Member of the House of Representatives
- In office 12 September 2005 – 21 July 2009
- Constituency: Tokyo PR
- In office 10 December 1976 – 2 June 2000
- Preceded by: Kiichi Aichi
- Succeeded by: Azuma Konno
- Constituency: Former Miyagi 1st (1976–1996) Miyagi 1st (1996–2000)

Personal details
- Born: 20 July 1937 Ōta, Tokyo, Japan
- Died: 3 May 2024 (aged 86) Tokyo, Japan
- Party: Liberal Democratic
- Other political affiliations: JRP (1993–1994) NFP (1994–1997)
- Children: Jiro Aichi
- Relatives: Kiichi Aichi (father-in-law)
- Education: University of Tokyo

= Kazuo Aichi =

Japanese politician (1937–2024)

Kazuo Aichi (愛知 和男, Aichi Kazuo) was a Japanese politician.

== Early life ==
A native of Ōta, Tokyo Aichi graduated of the University of Tokyo.

== Political career ==
Aichi served as a member of the House of Representatives of Japan for the Liberal Democratic Party.

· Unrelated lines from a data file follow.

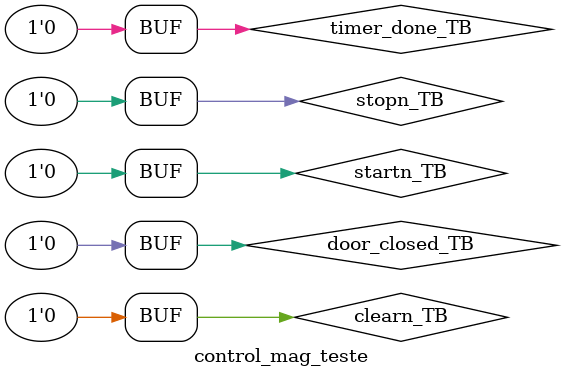
<source format=v>
`timescale 1ns/1ns
`include "control_mag.v"

module control_mag_teste;

    reg startn_TB, stopn_TB, clearn_TB, door_closed_TB, timer_done_TB;
  	wire  set_TB, reset_TB;

  	control_mag DUT(.startn(startn_TB), .stopn(stopn_TB), .clearn(clearn_TB), .door_closed(door_closed_TB), .timer_done(timer_done_TB), .set(set_TB), .reset(reset_TB));

    initial
        begin

            $dumpfile("control_mag_teste.vcd");
            $dumpvars(0, control_mag_teste);

                startn_TB=1; stopn_TB=0; clearn_TB=0; door_closed_TB=0; timer_done_TB=0;
            #5  startn_TB=1; stopn_TB=0; clearn_TB=0; door_closed_TB=1; timer_done_TB=0;
         	  #5  startn_TB=1; stopn_TB=1; clearn_TB=0; door_closed_TB=1; timer_done_TB=0;
            #5  startn_TB=1; stopn_TB=0; clearn_TB=0; door_closed_TB=1; timer_done_TB=0;
            #5  startn_TB=1; stopn_TB=0; clearn_TB=0; door_closed_TB=1; timer_done_TB=1;
            #5  startn_TB=1; stopn_TB=0; clearn_TB=0; door_closed_TB=0; timer_done_TB=0;
          	#5  startn_TB=1; stopn_TB=0; clearn_TB=1; door_closed_TB=1; timer_done_TB=1;
            #5  startn_TB=1; stopn_TB=0; clearn_TB=0; door_closed_TB=1; timer_done_TB=0;
          	#5  startn_TB=1; stopn_TB=1; clearn_TB=1; door_closed_TB=1; timer_done_TB=1;
            #5  startn_TB=0; stopn_TB=1; clearn_TB=1; door_closed_TB=1; timer_done_TB=1;
            #5  startn_TB=0; stopn_TB=0; clearn_TB=0; door_closed_TB=0; timer_done_TB=0;
          
        end
endmodule
</source>
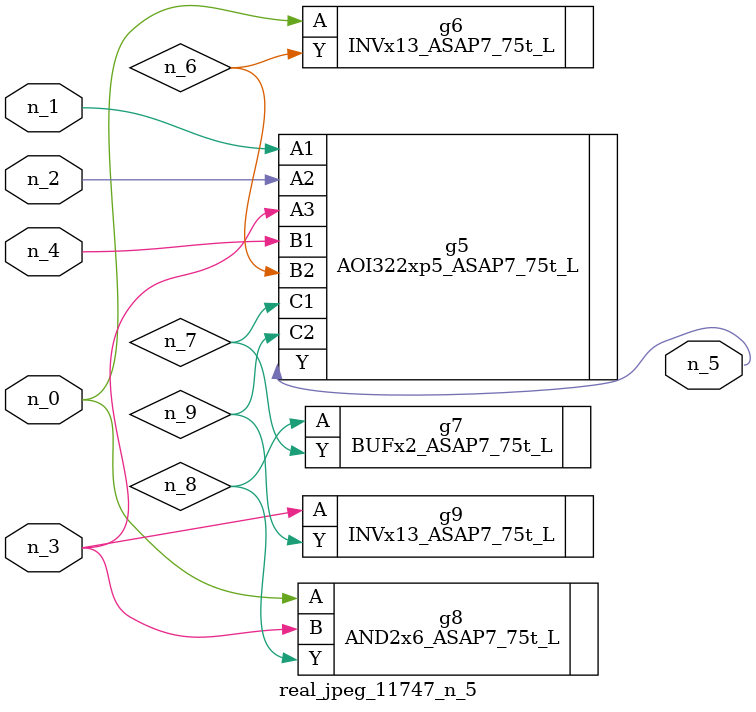
<source format=v>
module real_jpeg_11747_n_5 (n_4, n_0, n_1, n_2, n_3, n_5);

input n_4;
input n_0;
input n_1;
input n_2;
input n_3;

output n_5;

wire n_8;
wire n_6;
wire n_7;
wire n_9;

INVx13_ASAP7_75t_L g6 ( 
.A(n_0),
.Y(n_6)
);

AND2x6_ASAP7_75t_L g8 ( 
.A(n_0),
.B(n_3),
.Y(n_8)
);

AOI322xp5_ASAP7_75t_L g5 ( 
.A1(n_1),
.A2(n_2),
.A3(n_3),
.B1(n_4),
.B2(n_6),
.C1(n_7),
.C2(n_9),
.Y(n_5)
);

INVx13_ASAP7_75t_L g9 ( 
.A(n_3),
.Y(n_9)
);

BUFx2_ASAP7_75t_L g7 ( 
.A(n_8),
.Y(n_7)
);


endmodule
</source>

He was elected to the House of Representatives for the first time in 1976 and served until 2000, when he was defeated for re-election. He later served again from 2005 to 2009, when he unsuccessfully stood for re-election.

From 1993 to 1994 Aichi was Director General of the Japan Defense Agency and from 1990 to 1991 he served as the Commissioner of the Environment Agency.

== Death ==
Aichi died from COVID-19 on May 3, 2024, at the age of 86.